In Beinhardt’s The Deal Goes Down (Melville House, Aug.), PI Tony Casella is approached by a woman who wants him to kill her husband.

How did you come to create Cassella?

One day, I read two mysteries, and they were absolutely dreadful. And I said to myself, “Oh, wow. If I wrote a book, even if it was this bad, I could get paid.” And that was my inspiration. People who sit down to write a book and think it’s going to be just as good as Hemingway or Fitzgerald never get past their own first page. So I just found out what people paid for books and then broke that down into what I thought was a reasonable amount of time I could do it in. I was very fond of Hammett, and asked myself, what would Sam Spade be like now—now being the 1970s.

When you started that first book, No One Rides for Free, had you envisioned a series?

No. In fact, I hated the idea of series. Series have limits. The lead characters never change. They never age. And so I didn’t like that artistically. But publishers want series. And I was too stupid to realize that, in the business model, they were right. In the end, I said okay.

This is your first Cassella novel since 1991. What led you to revive the character?

I just thought it’d be a really interesting thing to do. Take the guy, he’s 30 years older, in his 70s—what is he like now? The third book ended optimis- tically, with him returning to the States, after living in exile with his wife and baby. It was a time of hope for him—but, between then and this book, his wife and son have died. He doesn’t have a conscience at this point. So when somebody comes over and says, “Hey, could you kill somebody for me?,” he says, okay.

Is there an underlying theme for this series?

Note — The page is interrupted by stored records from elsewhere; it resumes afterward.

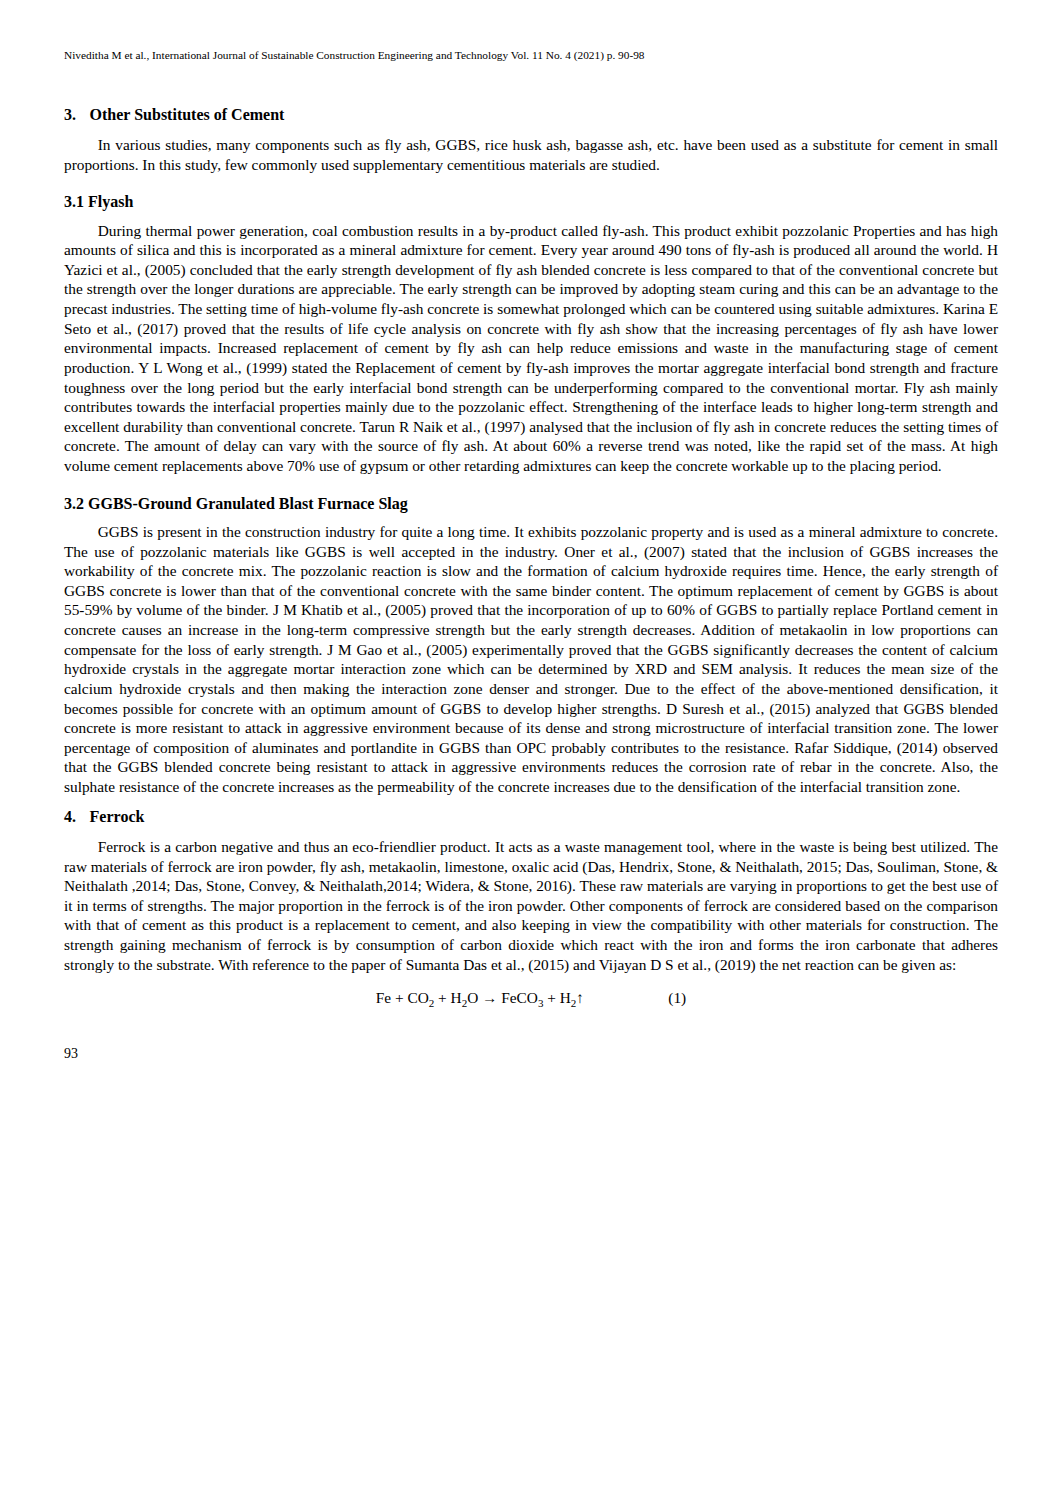Niveditha M et al., International Journal of Sustainable Construction Engineering and Technology Vol. 11 No. 4 (2021) p. 90-98
3. Other Substitutes of Cement
In various studies, many components such as fly ash, GGBS, rice husk ash, bagasse ash, etc. have been used as a substitute for cement in small proportions. In this study, few commonly used supplementary cementitious materials are studied.
3.1 Flyash
During thermal power generation, coal combustion results in a by-product called fly-ash. This product exhibit pozzolanic Properties and has high amounts of silica and this is incorporated as a mineral admixture for cement. Every year around 490 tons of fly-ash is produced all around the world. H Yazici et al., (2005) concluded that the early strength development of fly ash blended concrete is less compared to that of the conventional concrete but the strength over the longer durations are appreciable. The early strength can be improved by adopting steam curing and this can be an advantage to the precast industries. The setting time of high-volume fly-ash concrete is somewhat prolonged which can be countered using suitable admixtures. Karina E Seto et al., (2017) proved that the results of life cycle analysis on concrete with fly ash show that the increasing percentages of fly ash have lower environmental impacts. Increased replacement of cement by fly ash can help reduce emissions and waste in the manufacturing stage of cement production. Y L Wong et al., (1999) stated the Replacement of cement by fly-ash improves the mortar aggregate interfacial bond strength and fracture toughness over the long period but the early interfacial bond strength can be underperforming compared to the conventional mortar. Fly ash mainly contributes towards the interfacial properties mainly due to the pozzolanic effect. Strengthening of the interface leads to higher long-term strength and excellent durability than conventional concrete. Tarun R Naik et al., (1997) analysed that the inclusion of fly ash in concrete reduces the setting times of concrete. The amount of delay can vary with the source of fly ash. At about 60% a reverse trend was noted, like the rapid set of the mass. At high volume cement replacements above 70% use of gypsum or other retarding admixtures can keep the concrete workable up to the placing period.
3.2 GGBS-Ground Granulated Blast Furnace Slag
GGBS is present in the construction industry for quite a long time. It exhibits pozzolanic property and is used as a mineral admixture to concrete. The use of pozzolanic materials like GGBS is well accepted in the industry. Oner et al., (2007) stated that the inclusion of GGBS increases the workability of the concrete mix. The pozzolanic reaction is slow and the formation of calcium hydroxide requires time. Hence, the early strength of GGBS concrete is lower than that of the conventional concrete with the same binder content. The optimum replacement of cement by GGBS is about 55-59% by volume of the binder. J M Khatib et al., (2005) proved that the incorporation of up to 60% of GGBS to partially replace Portland cement in concrete causes an increase in the long-term compressive strength but the early strength decreases. Addition of metakaolin in low proportions can compensate for the loss of early strength. J M Gao et al., (2005) experimentally proved that the GGBS significantly decreases the content of calcium hydroxide crystals in the aggregate mortar interaction zone which can be determined by XRD and SEM analysis. It reduces the mean size of the calcium hydroxide crystals and then making the interaction zone denser and stronger. Due to the effect of the above-mentioned densification, it becomes possible for concrete with an optimum amount of GGBS to develop higher strengths. D Suresh et al., (2015) analyzed that GGBS blended concrete is more resistant to attack in aggressive environment because of its dense and strong microstructure of interfacial transition zone. The lower percentage of composition of aluminates and portlandite in GGBS than OPC probably contributes to the resistance. Rafar Siddique, (2014) observed that the GGBS blended concrete being resistant to attack in aggressive environments reduces the corrosion rate of rebar in the concrete. Also, the sulphate resistance of the concrete increases as the permeability of the concrete increases due to the densification of the interfacial transition zone.
4. Ferrock
Ferrock is a carbon negative and thus an eco-friendlier product. It acts as a waste management tool, where in the waste is being best utilized. The raw materials of ferrock are iron powder, fly ash, metakaolin, limestone, oxalic acid (Das, Hendrix, Stone, & Neithalath, 2015; Das, Souliman, Stone, & Neithalath ,2014; Das, Stone, Convey, & Neithalath,2014; Widera, & Stone, 2016). These raw materials are varying in proportions to get the best use of it in terms of strengths. The major proportion in the ferrock is of the iron powder. Other components of ferrock are considered based on the comparison with that of cement as this product is a replacement to cement, and also keeping in view the compatibility with other materials for construction. The strength gaining mechanism of ferrock is by consumption of carbon dioxide which react with the iron and forms the iron carbonate that adheres strongly to the substrate. With reference to the paper of Sumanta Das et al., (2015) and Vijayan D S et al., (2019) the net reaction can be given as:
Fe + CO2 + H2O → FeCO3 + H2↑(1)
93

I want the books to be totally entertaining. But if you want to be serious about them, the subtext is a social history of American economics. This book is about a time in which the only value people have is money. There are no other values in this book. So, “let’s kill my husband, because I’d make more money killing him than from divorce.” And that’s the kind of world Casella’s living in. He’s in a world that is even more empty and cynical than he is.